A Dynamic Frame is similar to an Apache Spark dataframe, which is a data abstraction used to organize data into rows and columns, except that each record is self-describing so no schema is required initially.
Dynamic frames provide schema flexibility and a set of advanced transformations specifically designed for dynamic frames.
Conversion can be done between Dynamic frames and Spark dataframes, to take advantage of both AWS Glue and Spark transformations to do the kinds of analysis needed.
AWS Glue Streaming ETL
AWS Glue enables performing ETL operations on streaming data using continuously-running jobs.
AWS Glue streaming ETL is built on the Apache Spark Structured Streaming engine, and can ingest streams from Kinesis Data Streams and Apache Kafka using Amazon Managed Streaming for Apache Kafka.
Streaming ETL can clean and transform streaming data and load it into S3 or JDBC data stores.
Use Streaming ETL in AWS Glue to process event data like IoT streams, clickstreams, and network logs.
Glue Job Bookmark
AWS Glue Job Bookmark tracks data that has already been processed during a previous run of an ETL job by persisting state information from the job run.
Job bookmarks help AWS Glue maintain state information and prevent the reprocessing of old data.

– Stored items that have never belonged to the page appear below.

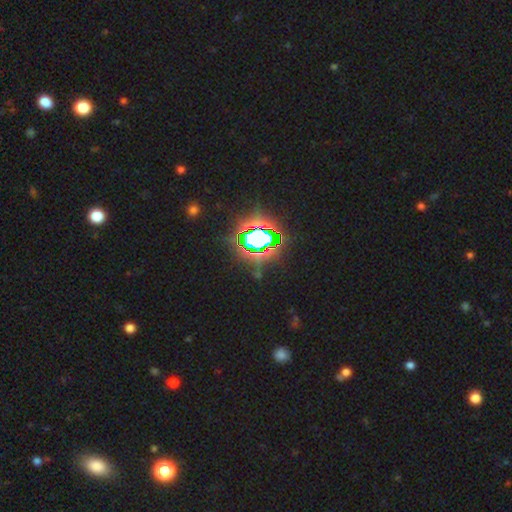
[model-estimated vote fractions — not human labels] Smooth or featured?
  - star or artifact: 81% *
  - smooth: 12%
  - featured or disk: 7%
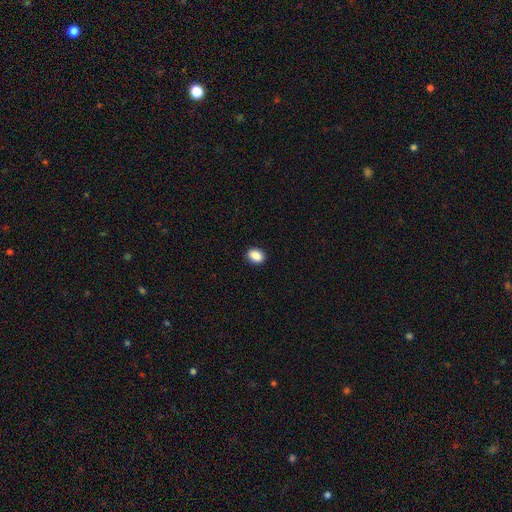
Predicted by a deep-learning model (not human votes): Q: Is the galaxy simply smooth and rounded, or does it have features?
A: smooth — 89%.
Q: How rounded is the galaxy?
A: in between — 73%.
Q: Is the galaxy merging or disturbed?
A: none — 90%.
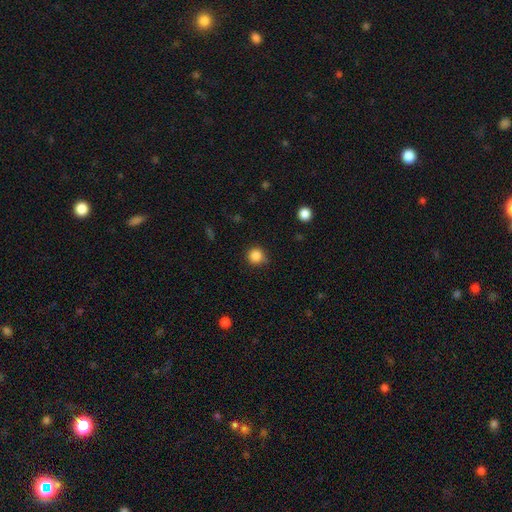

Job bookmarks help process new data when rerunning on a scheduled interval
Job bookmark is composed of the states for various elements of jobs, such as sources, transformations, and targets. for e.g, a ETL job might read new partitions in an S3 file. AWS Glue tracks which partitions the job has processed successfully to prevent duplicate processing and duplicate data in the job’s target data store.
AWS Certification Exam Practice Questions
Questions are collected from Internet and the answers are marked as per my knowledge and understanding (which might differ with yours).
AWS services are updated everyday and both the answers and questions might be outdated soon, so research accordingly.
AWS exam questions are not updated to keep up the pace with AWS updates, so even if the underlying feature has changed the question might not be updated
Open to further feedback, discussion and correction.
An organization is setting up a data catalog and metadata management environment for their numerous data stores currently running on AWS. The data catalog will be used to determine the structure and other attributes of data in the data stores. The data stores are composed of Amazon RDS databases, Amazon Redshift, and CSV files residing on Amazon S3. The catalog should be populated on a scheduled basis, and minimal administration is required to manage the catalog. How can this be accomplished?
Set up Amazon DynamoDB as the data catalog and run a scheduled AWS Lambda function that connects to data sources to populate the database.
Use an Amazon database as the data catalog and run a scheduled AWS Lambda function that connects to data sources to populate the database.
Use AWS Glue Data Catalog as the data catalog and schedule crawlers that connect to data sources to populate the database.
Set up Apache Hive metastore on an Amazon EC2 instance and run a scheduled bash script that connects to data sources to populate the metastore.